*Work instruction A:*
Print everything in the listing below from the line that contains "Jednolůžko NORTONY s úlo" down to the end of the listing, leaving out the picture markers.
═════ Reading passage ═════
We spend a lot of time talking about sustenance: physical, spiritual, and intellectual. Poetry is as practical as a loaf of bread. Sometimes good work is difficult and slow like baking from scratch. It takes time to produce art, and it takes time to savor it, digest it. We require the sustenance of a fig and the sustenance of whalebone, owls, and Gladstone bags. Particles & waves. Heart geometry. Artists are as vital to a community as its farmers and cooks. A life without art isn't worth living.

basket of local figs
Fig, Balsamic, & Rosemary Hand Pies


I'm inspired by everything around me, ideas, objects, people. Etchings, vintage smut, country estates, marmoreal slabs and corsetry, gourds and sorbets, sweetbreads, marrow, and parasols. My mind feels prismatic lately, and the late summer light refracts shades of fruit stall, of sticky fig, white peach, and the paper bag brown peel of Golden Gem apples. My eyes are big, bigger than my appetite and bigger than the hours in a day. I have such plans. It's an exciting time to be anything at all and so...and so I buy too much fruit. So much fruit. Butter, flour, vinegar, fig, herb, yolk, honey, cane. I write, these days, in pie.


Fig, Balsamic, & Rosemary Hand Pies


Balsamic, Fig, and Rosemary Hand Pies

yields about 18-22 4" hand pies

I've been very keen to share the recipe for this fig pie all week. The filling is a satisfying balance of sweet, tart, and herbaceous. I've varied this recipe at times by adding a small dollop of goat cheese to the pies. They're very good either way, and I can't help but wonder if these could be made savory-sweet with the addition of not only goat cheese but some proscuitto, bacon, or pancetta as well? If I find out, I'll be sure to let you know. If you try it, do let me know.

Ingredients


1 recipe of Buttery Pastry Shell (or the pie dough of your choosing)

2 cups of figs, cut into 1/2" size pieces
2 Tbsp sugar
1/8th cup good balsamic vinegar
1/8th cup honey (raw sourwood)
═════ Information ═════
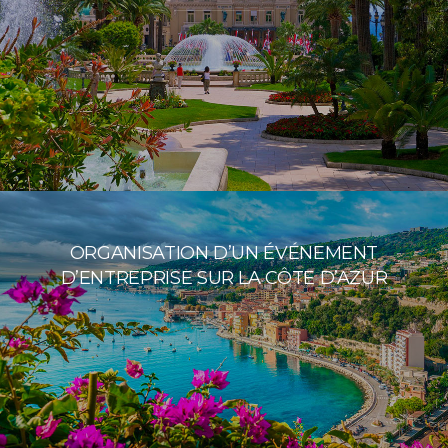
ORGANISATION D’UN ÉVÉNEMENT
D’ENTREPRISE SUR LA CÔTE D’AZUR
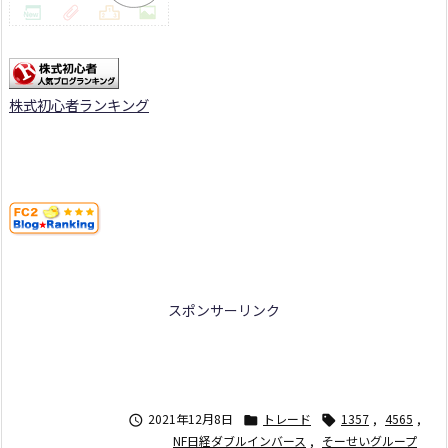
株式初心者ランキング
スポンサーリンク
2021年12月8日
トレード
1357
,
4565
,



NF日経ダブルインバース
,
そーせいグループ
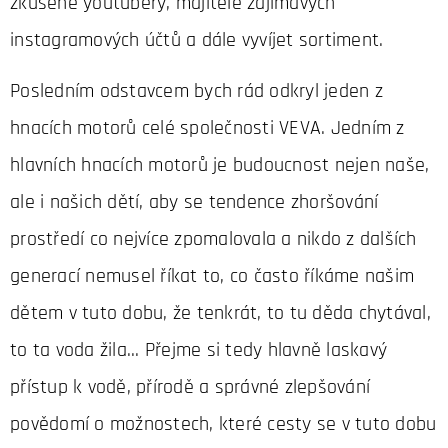
zkušené youtubery, majitele zajímavých
instagramových účtů a dále vyvíjet sortiment.
Posledním odstavcem bych rád odkryl jeden z
hnacích motorů celé společnosti VEVA. Jedním z
hlavních hnacích motorů je budoucnost nejen naše,
ale i našich dětí, aby se tendence zhoršování
prostředí co nejvíce zpomalovala a nikdo z dalších
generací nemusel říkat to, co často říkáme našim
dětem v tuto dobu, že tenkrát, to tu děda chytával,
to ta voda žila... Přejme si tedy hlavně laskavý
přístup k vodě, přírodě a správné zlepšování
povědomí o možnostech, které cesty se v tuto dobu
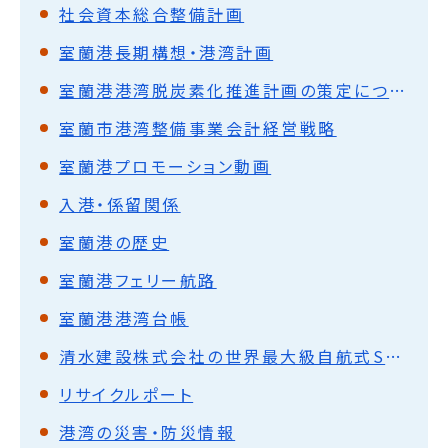
社会資本総合整備計画
室蘭港長期構想・港湾計画
室蘭港港湾脱炭素化推進計画の策定について
室蘭市港湾整備事業会計経営戦略
室蘭港プロモーション動画
入港・係留関係
室蘭港の歴史
室蘭港フェリー航路
室蘭港港湾台帳
清水建設株式会社の世界最大級自航式SEP船による室蘭港の母港利用に関する協定の締結について
リサイクルポート
港湾の災害・防災情報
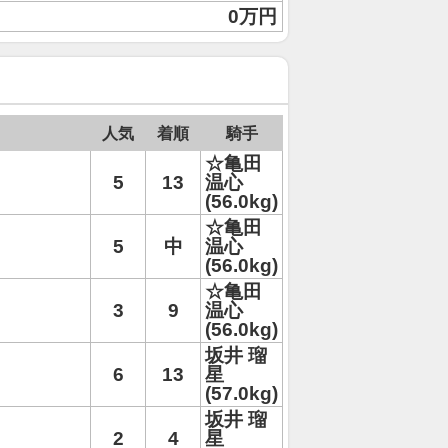
0万円
人気
着順
騎手
☆亀田
5
13
温心
(56.0kg)
☆亀田
5
中
温心
(56.0kg)
☆亀田
3
9
温心
(56.0kg)
坂井 瑠
6
13
星
(57.0kg)
坂井 瑠
2
4
星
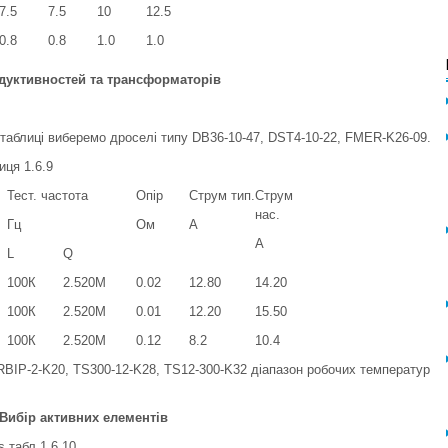
7.5
7.5
10
12.5
0.8
0.8
1.0
1.0
індуктивностей та трансформаторів
з таблиці виберемо дроселі типу DB36-10-47, DST4-10-22, FMER-K26-09.
иця 1.6.9
Тест. частота
Опір
Струм тип.
Струм
нас.
Гц
Ом
А
А
L
Q
100К
2.520М
0.02
12.80
14.20
100К
2.520М
0.01
12.20
15.50
100К
2.520М
0.12
8.2
10.4
BIP-2-K20, TS300-12-K28, TS12-300-K32 діапазон робочих температур
 Вибір активних елементів
 табл.1.6.10.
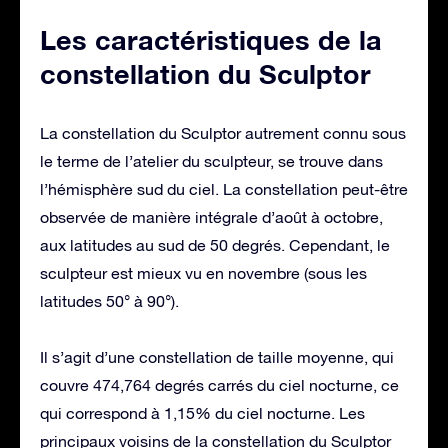
Les caractéristiques de la
constellation du Sculptor
La constellation du Sculptor autrement connu sous
le terme de l’atelier du sculpteur, se trouve dans
l’hémisphère sud du ciel. La constellation peut-être
observée de manière intégrale d’août à octobre,
aux latitudes au sud de 50 degrés. Cependant, le
sculpteur est mieux vu en novembre (sous les
latitudes 50° à 90°).
Il s’agit d’une constellation de taille moyenne, qui
couvre 474,764 degrés carrés du ciel nocturne, ce
qui correspond à 1,15% du ciel nocturne. Les
principaux voisins de la constellation du Sculptor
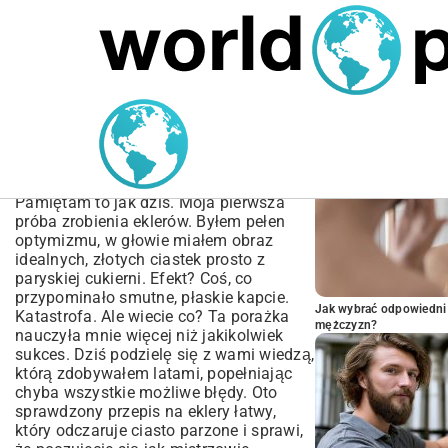
MARIUSZ ŁAMAGA
04.10.2025
SPORT
POPULARNE A
Perfekcyjny Przepis na
Ciasto na Eklery | Sekrety
Ciasta Parzonego
Pamiętam to jak dziś. Moja pierwsza
próba zrobienia eklerów. Byłem pełen
optymizmu, w głowie miałem obraz
idealnych, złotych ciastek prosto z
paryskiej cukierni. Efekt? Coś, co
przypominało smutne, płaskie kapcie.
Jak wybrać odpowiedni 
Katastrofa. Ale wiecie co? Ta porażka
mężczyzn?
nauczyła mnie więcej niż jakikolwiek
sukces. Dziś podzielę się z wami wiedzą,
którą zdobywałem latami, popełniając
chyba wszystkie możliwe błędy. Oto
sprawdzony przepis na eklery łatwy,
który odczaruje ciasto parzone i sprawi,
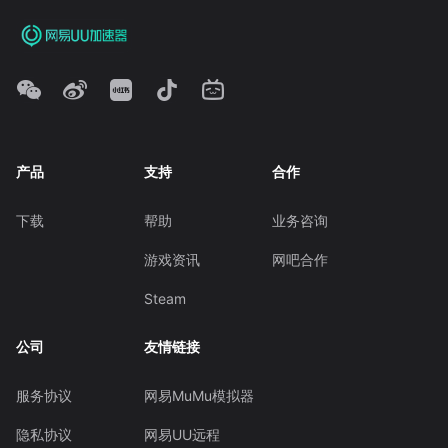
产品
支持
合作
下载
帮助
业务咨询
游戏资讯
网吧合作
Steam
公司
友情链接
服务协议
网易MuMu模拟器
隐私协议
网易UU远程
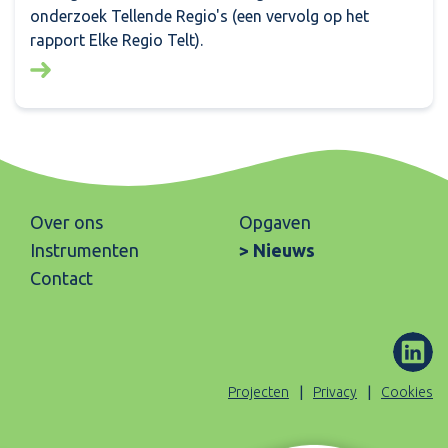
onderzoek Tellende Regio's (een vervolg op het
rapport Elke Regio Telt).
Lees meer over: Tellende regio's
Over ons
Opgaven
Instrumenten
Nieuws
Contact
ons
(Opent
Projecten
Privacy
Cookies
op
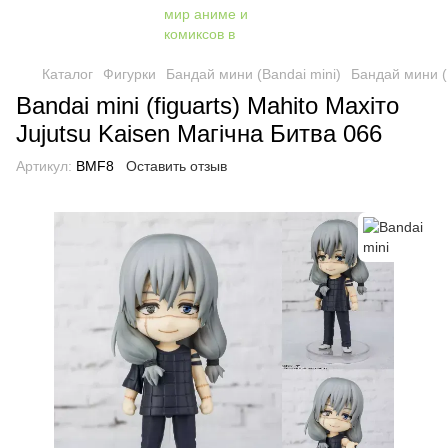
Каталог
Фигурки
Бандай мини (Bandai mini)
Бандай мини (B
Bandai mini (figuarts) Mahito Махіто
Jujutsu Kaisen Магічна Битва 066
Артикул:
BMF8
Оставить отзыв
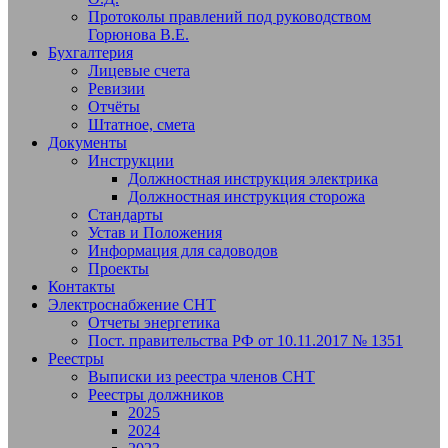
Протоколы правлений под руководством
Горюнова В.Е.
Бухгалтерия
Лицевые счета
Ревизии
Отчёты
Штатное, смета
Документы
Инструкции
Должностная инструкция электрика
Должностная инструкция сторожа
Стандарты
Устав и Положения
Информация для садоводов
Проекты
Контакты
Электроснабжение СНТ
Отчеты энергетика
Пост. правительства РФ от 10.11.2017 № 1351
Реестры
Выписки из реестра членов СНТ
Реестры должников
2025
2024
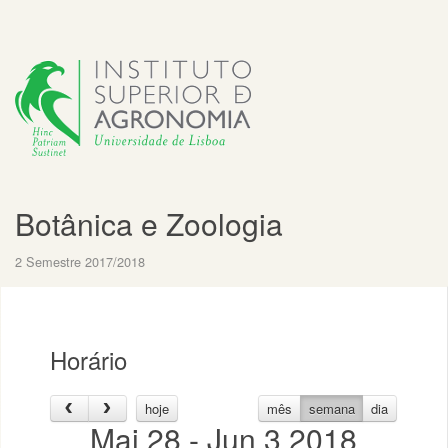
Botânica e Zoologia
2 Semestre 2017/2018
Horário
hoje
mês
semana
dia
Mai 28 - Jun 3 2018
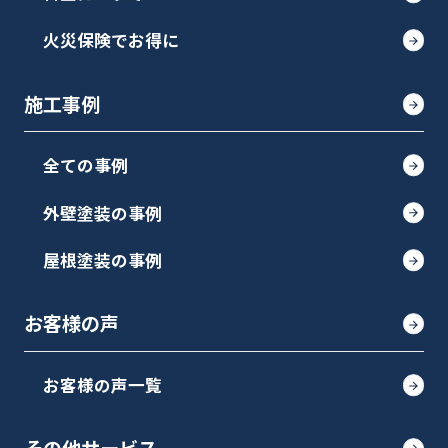
火災保険でお得に
施工事例
全ての事例
外壁塗装の事例
屋根塗装の事例
お客様の声
お客様の声一覧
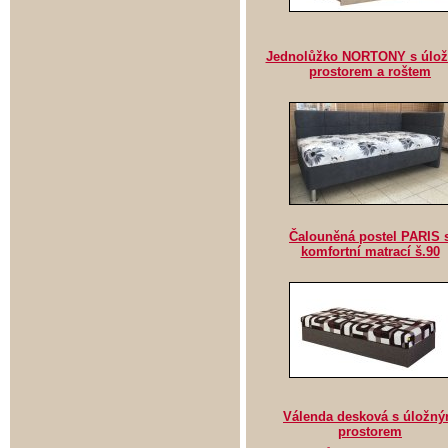
Jednolůžko NORTONY s úlo
prostorem a roštem
Čalouněná postel PARIS 
komfortní matrací š.90
Válenda desková s úložn
prostorem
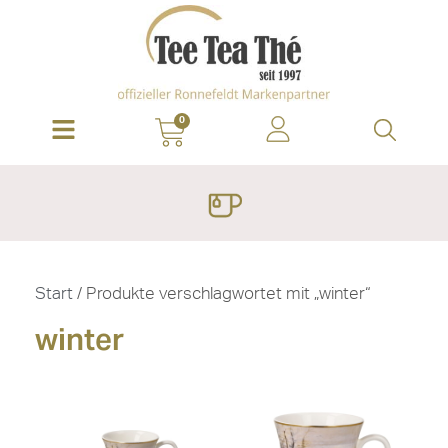
0
Start
/ Produkte verschlagwortet mit „winter“
winter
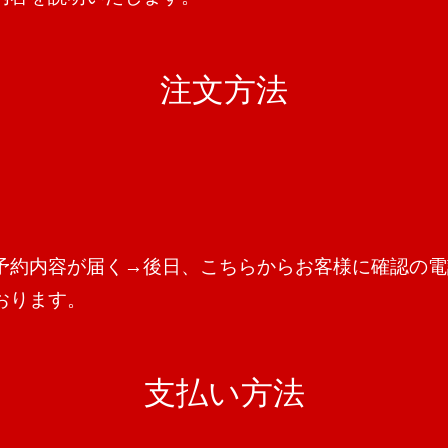
注文方法
予約内容が届く→後日、こちらからお客様に確認の電
おります。
支払い方法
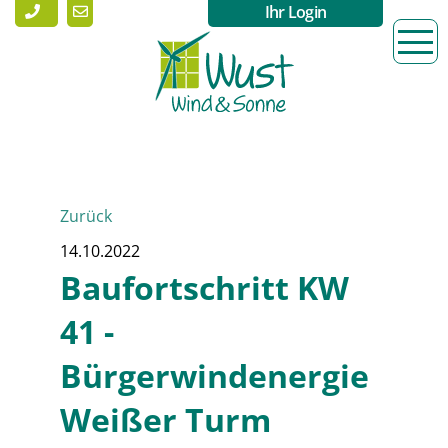
Ihr Login
Zurück
14.10.2022
Baufortschritt KW
41 -
Bürgerwindenergie
Weißer Turm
═════
*Work instruction B:*
Output everything in the fig hand pie passage from "I've been very" down to "of your choosing)", unchanged.

*Task output A:*
Jednolůžko NORTONY s úlo
prostorem a roštem
Čalouněná postel PARIS 
komfortní matrací š.90
Válenda desková s úložn
prostorem
0
Start
/ Produkte verschlagwortet mit „winter“
winter
注文方法
予約内容が届く→後日、こちらからお客様に確認の電
おります。
支払い方法
Ihr Login
Zurück
14.10.2022
Baufortschritt KW
41 -
Bürgerwindenergie
Weißer Turm

*Task output B:*
I've been very keen to share the recipe for this fig pie all week. The filling is a satisfying balance of sweet, tart, and herbaceous. I've varied this recipe at times by adding a small dollop of goat cheese to the pies. They're very good either way, and I can't help but wonder if these could be made savory-sweet with the addition of not only goat cheese but some proscuitto, bacon, or pancetta as well? If I find out, I'll be sure to let you know. If you try it, do let me know.

Ingredients


1 recipe of Buttery Pastry Shell (or the pie dough of your choosing)